When Bitsbox co-founder Scott Lininger learned to code, it was on a TRS-80 color computer his mom and dad bought him when he was a kid. He says he taught himself coding by copying from the book that came with the computer. Now a dad himself, Lininger wanted to offer his daughter the opportunity to experience learning to code much in the same way he did, but couldn’t find a service that he felt focused on the part of learning that’s really necessary: the part where you practice actually typing code.

“Most of the [learn-to-code products for kids] are fantastic,” says Lininger, who left his job at Google around six months ago, where he previously worked as a senior software engineer within its SketchUp division after selling his startup to the company back in 2007.

“All the drag-and-drop tools, they teach you the grammar, the syntax, and the structure of language,” Lininger explains. “If you’re going to be able to write something in German, you’re going to have to understand the rules of German.
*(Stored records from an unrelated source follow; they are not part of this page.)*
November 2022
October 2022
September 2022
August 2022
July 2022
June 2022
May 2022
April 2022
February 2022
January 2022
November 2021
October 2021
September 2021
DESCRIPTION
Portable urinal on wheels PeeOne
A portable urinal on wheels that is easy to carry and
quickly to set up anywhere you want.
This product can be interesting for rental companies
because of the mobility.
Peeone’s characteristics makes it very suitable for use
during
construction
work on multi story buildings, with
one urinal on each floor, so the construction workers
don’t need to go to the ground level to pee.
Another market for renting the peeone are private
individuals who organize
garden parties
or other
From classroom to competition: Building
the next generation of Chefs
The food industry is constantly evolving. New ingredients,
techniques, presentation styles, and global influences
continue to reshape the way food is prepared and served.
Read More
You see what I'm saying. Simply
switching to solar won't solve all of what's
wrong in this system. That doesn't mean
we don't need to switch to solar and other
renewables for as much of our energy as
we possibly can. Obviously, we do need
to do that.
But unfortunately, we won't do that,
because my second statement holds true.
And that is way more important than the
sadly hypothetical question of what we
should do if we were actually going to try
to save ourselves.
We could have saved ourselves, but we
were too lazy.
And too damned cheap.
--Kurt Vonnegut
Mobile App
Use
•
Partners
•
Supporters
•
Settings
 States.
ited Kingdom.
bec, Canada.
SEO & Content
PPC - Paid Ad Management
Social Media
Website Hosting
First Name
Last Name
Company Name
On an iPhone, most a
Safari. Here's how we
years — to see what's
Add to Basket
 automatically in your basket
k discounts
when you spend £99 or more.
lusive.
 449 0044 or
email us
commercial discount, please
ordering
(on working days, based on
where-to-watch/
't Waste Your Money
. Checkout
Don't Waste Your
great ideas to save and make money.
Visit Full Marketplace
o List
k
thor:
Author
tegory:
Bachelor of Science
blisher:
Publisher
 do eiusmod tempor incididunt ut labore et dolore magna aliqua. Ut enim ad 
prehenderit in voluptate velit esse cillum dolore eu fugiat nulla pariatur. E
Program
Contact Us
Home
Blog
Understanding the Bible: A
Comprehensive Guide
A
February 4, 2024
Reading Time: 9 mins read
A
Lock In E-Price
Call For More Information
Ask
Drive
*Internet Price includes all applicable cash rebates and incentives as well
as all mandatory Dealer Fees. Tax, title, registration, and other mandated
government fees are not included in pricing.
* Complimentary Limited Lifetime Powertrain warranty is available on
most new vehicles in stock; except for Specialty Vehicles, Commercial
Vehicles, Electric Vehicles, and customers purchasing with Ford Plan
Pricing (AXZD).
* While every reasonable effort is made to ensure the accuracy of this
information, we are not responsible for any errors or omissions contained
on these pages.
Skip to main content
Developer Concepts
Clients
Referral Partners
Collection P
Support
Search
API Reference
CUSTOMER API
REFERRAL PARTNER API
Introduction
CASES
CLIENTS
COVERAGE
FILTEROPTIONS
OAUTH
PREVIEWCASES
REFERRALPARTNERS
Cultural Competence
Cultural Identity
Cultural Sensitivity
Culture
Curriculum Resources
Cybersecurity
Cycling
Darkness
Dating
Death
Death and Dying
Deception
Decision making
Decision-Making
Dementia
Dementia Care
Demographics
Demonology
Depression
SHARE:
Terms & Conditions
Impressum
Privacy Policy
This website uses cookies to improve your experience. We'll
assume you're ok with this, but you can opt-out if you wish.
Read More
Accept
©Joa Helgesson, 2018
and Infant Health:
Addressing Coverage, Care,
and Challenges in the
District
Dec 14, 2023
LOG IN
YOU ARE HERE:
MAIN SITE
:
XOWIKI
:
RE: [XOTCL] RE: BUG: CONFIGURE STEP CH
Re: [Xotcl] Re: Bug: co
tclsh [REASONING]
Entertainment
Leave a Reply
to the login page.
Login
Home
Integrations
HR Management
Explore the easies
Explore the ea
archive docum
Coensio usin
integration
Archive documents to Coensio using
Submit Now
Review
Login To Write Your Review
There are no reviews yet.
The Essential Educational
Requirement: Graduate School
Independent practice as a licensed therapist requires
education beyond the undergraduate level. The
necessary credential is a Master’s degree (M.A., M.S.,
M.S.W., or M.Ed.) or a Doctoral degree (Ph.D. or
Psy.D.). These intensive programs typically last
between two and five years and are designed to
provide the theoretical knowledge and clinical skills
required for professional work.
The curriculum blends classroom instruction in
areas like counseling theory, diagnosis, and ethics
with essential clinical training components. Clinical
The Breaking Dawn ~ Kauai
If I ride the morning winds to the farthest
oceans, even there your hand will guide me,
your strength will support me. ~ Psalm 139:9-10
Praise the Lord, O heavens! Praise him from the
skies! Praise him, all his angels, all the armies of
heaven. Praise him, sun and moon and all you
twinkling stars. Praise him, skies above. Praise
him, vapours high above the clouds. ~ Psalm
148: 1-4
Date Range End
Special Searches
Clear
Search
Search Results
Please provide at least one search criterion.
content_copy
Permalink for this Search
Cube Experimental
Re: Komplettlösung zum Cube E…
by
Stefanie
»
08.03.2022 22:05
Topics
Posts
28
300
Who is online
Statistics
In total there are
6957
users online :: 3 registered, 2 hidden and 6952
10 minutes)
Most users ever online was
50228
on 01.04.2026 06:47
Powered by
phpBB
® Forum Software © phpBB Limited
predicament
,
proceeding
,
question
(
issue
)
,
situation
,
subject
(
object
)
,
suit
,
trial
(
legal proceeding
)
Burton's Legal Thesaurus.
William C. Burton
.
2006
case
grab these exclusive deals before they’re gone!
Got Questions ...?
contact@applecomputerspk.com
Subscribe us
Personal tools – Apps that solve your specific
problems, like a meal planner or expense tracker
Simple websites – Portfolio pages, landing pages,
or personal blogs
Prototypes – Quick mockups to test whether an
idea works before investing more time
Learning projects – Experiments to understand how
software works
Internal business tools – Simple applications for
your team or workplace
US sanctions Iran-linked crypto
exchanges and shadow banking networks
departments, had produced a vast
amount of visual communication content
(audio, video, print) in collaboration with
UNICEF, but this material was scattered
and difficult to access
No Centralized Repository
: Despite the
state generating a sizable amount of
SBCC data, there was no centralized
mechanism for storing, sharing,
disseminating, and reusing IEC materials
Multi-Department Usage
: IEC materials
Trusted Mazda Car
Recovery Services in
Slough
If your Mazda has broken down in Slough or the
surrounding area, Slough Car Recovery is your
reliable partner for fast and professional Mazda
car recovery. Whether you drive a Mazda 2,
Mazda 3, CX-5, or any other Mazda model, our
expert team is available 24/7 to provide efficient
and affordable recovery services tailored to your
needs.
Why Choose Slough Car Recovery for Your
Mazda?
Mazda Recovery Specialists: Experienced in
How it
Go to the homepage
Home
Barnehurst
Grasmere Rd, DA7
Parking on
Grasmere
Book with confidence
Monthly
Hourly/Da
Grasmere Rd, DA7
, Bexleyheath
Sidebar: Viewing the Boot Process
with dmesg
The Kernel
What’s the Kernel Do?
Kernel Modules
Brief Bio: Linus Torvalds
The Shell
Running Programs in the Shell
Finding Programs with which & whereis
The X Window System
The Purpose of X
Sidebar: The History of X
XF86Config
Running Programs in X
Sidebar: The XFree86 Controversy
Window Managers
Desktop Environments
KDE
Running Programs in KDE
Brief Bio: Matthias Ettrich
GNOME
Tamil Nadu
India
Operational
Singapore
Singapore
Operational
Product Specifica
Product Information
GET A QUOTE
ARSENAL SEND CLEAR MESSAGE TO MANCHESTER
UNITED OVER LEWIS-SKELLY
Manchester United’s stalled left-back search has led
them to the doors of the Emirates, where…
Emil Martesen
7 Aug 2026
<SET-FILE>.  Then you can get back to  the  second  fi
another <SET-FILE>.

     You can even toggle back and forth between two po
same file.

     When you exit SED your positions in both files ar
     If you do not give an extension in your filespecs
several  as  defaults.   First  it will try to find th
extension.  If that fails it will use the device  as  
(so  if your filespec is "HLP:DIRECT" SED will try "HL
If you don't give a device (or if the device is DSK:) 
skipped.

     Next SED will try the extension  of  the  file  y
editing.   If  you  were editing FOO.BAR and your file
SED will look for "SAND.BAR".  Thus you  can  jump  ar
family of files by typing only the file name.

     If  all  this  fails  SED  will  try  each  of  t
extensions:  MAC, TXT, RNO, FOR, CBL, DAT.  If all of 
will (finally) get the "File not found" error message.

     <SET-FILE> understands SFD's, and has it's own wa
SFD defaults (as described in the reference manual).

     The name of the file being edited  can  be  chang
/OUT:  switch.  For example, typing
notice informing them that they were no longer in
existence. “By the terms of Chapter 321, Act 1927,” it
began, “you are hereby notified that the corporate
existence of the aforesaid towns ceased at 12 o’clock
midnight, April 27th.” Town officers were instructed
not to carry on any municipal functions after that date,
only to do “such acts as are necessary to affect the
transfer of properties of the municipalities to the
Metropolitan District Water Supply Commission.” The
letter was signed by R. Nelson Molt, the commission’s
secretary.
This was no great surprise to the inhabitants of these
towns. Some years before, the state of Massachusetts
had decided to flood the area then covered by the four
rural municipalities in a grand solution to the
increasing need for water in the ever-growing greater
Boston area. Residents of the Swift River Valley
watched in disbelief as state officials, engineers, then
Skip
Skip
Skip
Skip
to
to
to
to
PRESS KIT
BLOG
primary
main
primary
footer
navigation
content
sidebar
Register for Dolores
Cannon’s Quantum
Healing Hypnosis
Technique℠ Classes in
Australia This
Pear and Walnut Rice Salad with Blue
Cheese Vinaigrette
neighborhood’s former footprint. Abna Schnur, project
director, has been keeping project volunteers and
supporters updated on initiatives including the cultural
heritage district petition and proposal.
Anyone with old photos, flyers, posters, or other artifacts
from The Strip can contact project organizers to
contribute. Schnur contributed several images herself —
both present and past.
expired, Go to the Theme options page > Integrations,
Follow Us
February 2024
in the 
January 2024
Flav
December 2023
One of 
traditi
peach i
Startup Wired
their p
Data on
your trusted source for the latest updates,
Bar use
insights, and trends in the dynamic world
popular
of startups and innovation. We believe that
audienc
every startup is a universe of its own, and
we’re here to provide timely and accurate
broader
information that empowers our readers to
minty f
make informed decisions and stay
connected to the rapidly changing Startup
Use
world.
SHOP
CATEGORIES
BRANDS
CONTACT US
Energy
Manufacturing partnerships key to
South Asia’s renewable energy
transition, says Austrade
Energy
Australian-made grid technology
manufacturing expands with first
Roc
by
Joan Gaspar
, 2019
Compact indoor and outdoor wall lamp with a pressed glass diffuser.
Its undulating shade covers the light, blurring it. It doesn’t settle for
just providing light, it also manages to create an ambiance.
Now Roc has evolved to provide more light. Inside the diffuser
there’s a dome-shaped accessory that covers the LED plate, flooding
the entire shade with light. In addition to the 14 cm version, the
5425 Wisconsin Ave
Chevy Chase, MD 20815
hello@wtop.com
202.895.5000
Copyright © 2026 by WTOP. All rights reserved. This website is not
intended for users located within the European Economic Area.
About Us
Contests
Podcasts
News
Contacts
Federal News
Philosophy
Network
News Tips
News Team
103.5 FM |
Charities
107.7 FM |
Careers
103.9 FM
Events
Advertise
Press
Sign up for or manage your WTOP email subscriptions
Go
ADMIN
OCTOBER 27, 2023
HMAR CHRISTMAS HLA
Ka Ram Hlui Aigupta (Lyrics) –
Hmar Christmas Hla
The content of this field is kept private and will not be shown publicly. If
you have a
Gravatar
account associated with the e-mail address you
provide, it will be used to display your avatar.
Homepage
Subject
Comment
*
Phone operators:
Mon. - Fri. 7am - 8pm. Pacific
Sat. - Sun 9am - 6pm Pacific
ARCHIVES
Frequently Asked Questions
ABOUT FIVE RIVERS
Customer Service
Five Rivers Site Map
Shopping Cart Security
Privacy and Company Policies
But then there’s just the fluency part of it…the second part is just practicing the actual coding.”

When he began looking around for recommendations and ideas for teaching coding to his daughter, his Google colleagues all told him they learned much in the same way he did – they typed out code. “None of us over the age of 30 or so learned to code by dragging blocks around,” notes Lininger. “Having kids type code works.”

The challenge, however, is making kids think that typing code is fun. That’s where Bitsbox comes in.

“The enemy is not hard, it’s boring. Kids will do hard stuff, but if it’s boring, you’ve lost them,” says Lininger.

The site, which has been live for just three weeks has already seen 70,000 users sign up and code via the web, spending 280,000 minutes doing so, which equates to 194 days of coding.

Much of that traffic has come from Code.org, where Bitsbox has been listed as a featured activity. Online, kids get a virtual tablet and are able to build simple apps and games in JavaScript.

Lininger says the lightweight programming API Bitsbox uses is like the “Dick and Jane” version of coding, referencing the classic books for young readers which used very short, easy-to-spell words that repeated often.